If You Cheated in School, You’ll Likely Cheat in Life
12/25/2012
Be honest -- were you one of those kids that skipped class in college pretending to have a stomach bug? Or maybe you used a larger font on your term paper in an effort to meet the 15 page guideline.
If this sort of behavior was part of your normal repertoire in school then researchers contend that it's more likely that you're deceitful at work. This sort of problematic behavior carries over into the workplace, according to a study reported on LiveScience.

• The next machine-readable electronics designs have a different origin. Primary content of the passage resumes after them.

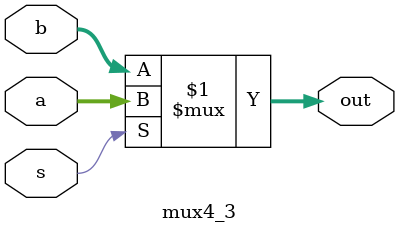
<source format=sv>
module mux4_3(input s, input [3:0] a, input [3:0] b, output [3:0] out);
  assign out = s ? a : b;
endmodule

</source>
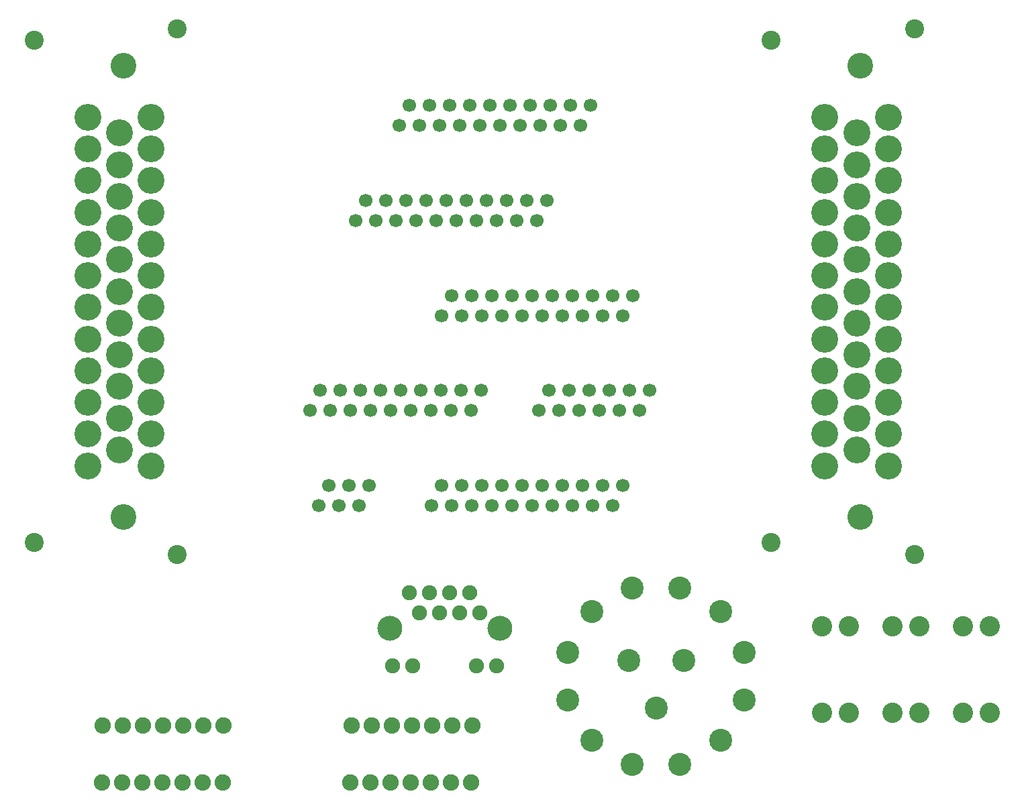
<source format=gbr>
G04 #@! TF.FileFunction,Soldermask,Bot*
%FSLAX46Y46*%
G04 Gerber Fmt 4.6, Leading zero omitted, Abs format (unit mm)*
G04 Created by KiCad (PCBNEW 4.0.7) date 05/11/18 03:08:00*
%MOMM*%
%LPD*%
G01*
G04 APERTURE LIST*
%ADD10C,0.100000*%
%ADD11C,2.900000*%
%ADD12C,2.559000*%
%ADD13C,2.076400*%
%ADD14C,3.250000*%
%ADD15C,2.400000*%
%ADD16C,3.400000*%
%ADD17C,1.900000*%
%ADD18C,3.150000*%
%ADD19C,1.700000*%
G04 APERTURE END LIST*
D10*
D11*
X117694000Y-137572000D03*
X121158000Y-131572000D03*
X114230000Y-131572000D03*
X120670000Y-122464000D03*
X114718000Y-122464000D03*
X114718000Y-144680000D03*
X120670000Y-144680000D03*
X106586000Y-136548000D03*
X106586000Y-130596000D03*
X128802000Y-136548000D03*
X128802000Y-130596000D03*
X125826000Y-125440000D03*
X109562000Y-141704000D03*
X109562000Y-125440000D03*
X125826000Y-141704000D03*
D12*
X147523200Y-127254000D03*
X147523200Y-138176000D03*
X150926800Y-138176000D03*
X150926800Y-127254000D03*
D13*
X79250540Y-139801640D03*
X81790540Y-139801640D03*
X84330540Y-139801640D03*
X86868000Y-139801640D03*
X89408000Y-139801640D03*
X91948000Y-139801640D03*
X94488000Y-139801640D03*
X94388940Y-147000000D03*
X91848940Y-147000000D03*
X89308940Y-147000000D03*
X86771480Y-147000000D03*
X84231480Y-147000000D03*
X81691480Y-147000000D03*
X79151480Y-147000000D03*
X47861600Y-139801640D03*
X50401600Y-139801640D03*
X52941600Y-139801640D03*
X55479060Y-139801640D03*
X58019060Y-139801640D03*
X60559060Y-139801640D03*
X63099060Y-139801640D03*
X63000000Y-147000000D03*
X60460000Y-147000000D03*
X57920000Y-147000000D03*
X55382540Y-147000000D03*
X52842540Y-147000000D03*
X50302540Y-147000000D03*
X47762540Y-147000000D03*
D14*
X50500000Y-113500000D03*
D15*
X57300000Y-118200000D03*
X57300000Y-51800000D03*
X39200000Y-116700000D03*
X39200000Y-53300000D03*
D16*
X54000000Y-91000000D03*
X54000000Y-67000000D03*
X54000000Y-71000000D03*
X54000000Y-75000000D03*
X54000000Y-79000000D03*
X54000000Y-83000000D03*
X54000000Y-87000000D03*
X50000000Y-69000000D03*
X50000000Y-73000000D03*
X50000000Y-81000000D03*
X50000000Y-77000000D03*
X50000000Y-85000000D03*
X50000000Y-89000000D03*
X46000000Y-87000000D03*
X46000000Y-83000000D03*
X46000000Y-75000000D03*
X46000000Y-79000000D03*
X46000000Y-71000000D03*
X46000000Y-67000000D03*
X54000000Y-63000000D03*
X50000000Y-65000000D03*
X46000000Y-63000000D03*
D14*
X50500000Y-56500000D03*
D16*
X46000000Y-91000000D03*
X50000000Y-93000000D03*
X54000000Y-95000000D03*
X46000000Y-95000000D03*
X54000000Y-99000000D03*
X50000000Y-97000000D03*
X46000000Y-99000000D03*
X54000000Y-103000000D03*
X50000000Y-101000000D03*
X46000000Y-103000000D03*
X54000000Y-107000000D03*
X50000000Y-105000000D03*
X46000000Y-107000000D03*
D17*
X97580000Y-132252000D03*
X95040000Y-132252000D03*
X84480000Y-132252000D03*
X87020000Y-132252000D03*
X95480000Y-125622000D03*
X92940000Y-125622000D03*
X90400000Y-125622000D03*
X87860000Y-125622000D03*
X94210000Y-123082000D03*
X91670000Y-123082000D03*
X89130000Y-123082000D03*
X86590000Y-123082000D03*
D18*
X97980000Y-127502000D03*
X84080000Y-127502000D03*
D19*
X109720000Y-85500000D03*
X112260000Y-85500000D03*
X114800000Y-85500000D03*
X107180000Y-85500000D03*
X113530000Y-88040000D03*
X110990000Y-88040000D03*
X108450000Y-88040000D03*
X105910000Y-88040000D03*
X104640000Y-85500000D03*
X103370000Y-88040000D03*
X102100000Y-85500000D03*
X100830000Y-88040000D03*
X99560000Y-85500000D03*
X98290000Y-88040000D03*
X97020000Y-85500000D03*
X95750000Y-88040000D03*
X94480000Y-85500000D03*
X93210000Y-88040000D03*
X91940000Y-85500000D03*
X90670000Y-88040000D03*
D14*
X143500000Y-113500000D03*
D15*
X150300000Y-118200000D03*
X150300000Y-51800000D03*
X132200000Y-116700000D03*
X132200000Y-53300000D03*
D16*
X147000000Y-91000000D03*
X147000000Y-67000000D03*
X147000000Y-71000000D03*
X147000000Y-75000000D03*
X147000000Y-79000000D03*
X147000000Y-83000000D03*
X147000000Y-87000000D03*
X143000000Y-69000000D03*
X143000000Y-73000000D03*
X143000000Y-81000000D03*
X143000000Y-77000000D03*
X143000000Y-85000000D03*
X143000000Y-89000000D03*
X139000000Y-87000000D03*
X139000000Y-83000000D03*
X139000000Y-75000000D03*
X139000000Y-79000000D03*
X139000000Y-71000000D03*
X139000000Y-67000000D03*
X147000000Y-63000000D03*
X143000000Y-65000000D03*
X139000000Y-63000000D03*
D14*
X143500000Y-56500000D03*
D16*
X139000000Y-91000000D03*
X143000000Y-93000000D03*
X147000000Y-95000000D03*
X139000000Y-95000000D03*
X147000000Y-99000000D03*
X143000000Y-97000000D03*
X139000000Y-99000000D03*
X147000000Y-103000000D03*
X143000000Y-101000000D03*
X139000000Y-103000000D03*
X147000000Y-107000000D03*
X143000000Y-105000000D03*
X139000000Y-107000000D03*
D19*
X76420000Y-109500000D03*
X78960000Y-109500000D03*
X81500000Y-109500000D03*
X80230000Y-112040000D03*
X77690000Y-112040000D03*
X75150000Y-112040000D03*
X108420000Y-109500000D03*
X110960000Y-109500000D03*
X113500000Y-109500000D03*
X105880000Y-109500000D03*
X112230000Y-112040000D03*
X109690000Y-112040000D03*
X107150000Y-112040000D03*
X104610000Y-112040000D03*
X103340000Y-109500000D03*
X102070000Y-112040000D03*
X100800000Y-109500000D03*
X99530000Y-112040000D03*
X98260000Y-109500000D03*
X96990000Y-112040000D03*
X95720000Y-109500000D03*
X94450000Y-112040000D03*
X93180000Y-109500000D03*
X91910000Y-112040000D03*
X90640000Y-109500000D03*
X89370000Y-112040000D03*
X111820000Y-97500000D03*
X114360000Y-97500000D03*
X116900000Y-97500000D03*
X109280000Y-97500000D03*
X115630000Y-100040000D03*
X113090000Y-100040000D03*
X110550000Y-100040000D03*
X108010000Y-100040000D03*
X106740000Y-97500000D03*
X105470000Y-100040000D03*
X104200000Y-97500000D03*
X102930000Y-100040000D03*
X90520000Y-97500000D03*
X93060000Y-97500000D03*
X95600000Y-97500000D03*
X87980000Y-97500000D03*
X94330000Y-100040000D03*
X91790000Y-100040000D03*
X89250000Y-100040000D03*
X86710000Y-100040000D03*
X85440000Y-97500000D03*
X84170000Y-100040000D03*
X82900000Y-97500000D03*
X81630000Y-100040000D03*
X80360000Y-97500000D03*
X79090000Y-100040000D03*
X77820000Y-97500000D03*
X76550000Y-100040000D03*
X75280000Y-97500000D03*
X74010000Y-100040000D03*
X104320000Y-61500000D03*
X106860000Y-61500000D03*
X109400000Y-61500000D03*
X101780000Y-61500000D03*
X108130000Y-64040000D03*
X105590000Y-64040000D03*
X103050000Y-64040000D03*
X100510000Y-64040000D03*
X99240000Y-61500000D03*
X97970000Y-64040000D03*
X96700000Y-61500000D03*
X95430000Y-64040000D03*
X94160000Y-61500000D03*
X92890000Y-64040000D03*
X91620000Y-61500000D03*
X90350000Y-64040000D03*
X89080000Y-61500000D03*
X87810000Y-64040000D03*
X86540000Y-61500000D03*
X85270000Y-64040000D03*
X98820000Y-73500000D03*
X101360000Y-73500000D03*
X103900000Y-73500000D03*
X96280000Y-73500000D03*
X102630000Y-76040000D03*
X100090000Y-76040000D03*
X97550000Y-76040000D03*
X95010000Y-76040000D03*
X93740000Y-73500000D03*
X92470000Y-76040000D03*
X91200000Y-73500000D03*
X89930000Y-76040000D03*
X88660000Y-73500000D03*
X87390000Y-76040000D03*
X86120000Y-73500000D03*
X84850000Y-76040000D03*
X83580000Y-73500000D03*
X82310000Y-76040000D03*
X81040000Y-73500000D03*
X79770000Y-76040000D03*
D12*
X138633200Y-127254000D03*
X138633200Y-138176000D03*
X142036800Y-138176000D03*
X142036800Y-127254000D03*
X156413200Y-127254000D03*
X156413200Y-138176000D03*
X159816800Y-138176000D03*
X159816800Y-127254000D03*
M02*

</source>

From College to the Workplace
The study, "Counterproductive Work Behavior and Academic Dishonesty: A Meta-analysis," found that we don't grow out of cheating. If you cheated as a kid, you're likely to cheat as an adult.
"It doesn't seem like the two are very independent of each other," Nathan Kuncel, the study's co-author, told BusinessNewsDaily, reported on LiveScience."
In addition to more innocent behaviors like playing sick, researchers looked at cheating behaviors including getting test questions before the test and writing a paper for someone else. After analyzing 1,500 people they found a strong connection between these behaviors and being dishonest at work later in life. Cheating in college was linked to poor work behavior like taking long lunches, faking sick, filling out false expense reports, and taking a coworkers’ idea for your own.
"There is good evidence that (the fraudulent behavior) will continue to play out," he said on LiveScience.
A Cheating Culture
The pressure starts early on and in an effort to get ahead, some students make the wrong choice. It's a culture of cheating. ABC News reported on a 2002 survey that found of 12,000 high school students, 74 percent admitted cheating on an examination at least once in the past year.
ABC News reported:
Michael Josephson, founder of the Josephson Institute for Ethics, the Los Angeles-based organization that conducted the 2002 survey, said students take their lead from adults.
"They're basically decent kids whose values are being totally corrupted by a world which is sanctioning stuff they know is wrong. But they can't understand why everybody allows it."
It's basically a cycle. Cheating starts with adults that show deceitful behavior, it happens in school, and then it carries over into adulthood if it's not corrected beforehand.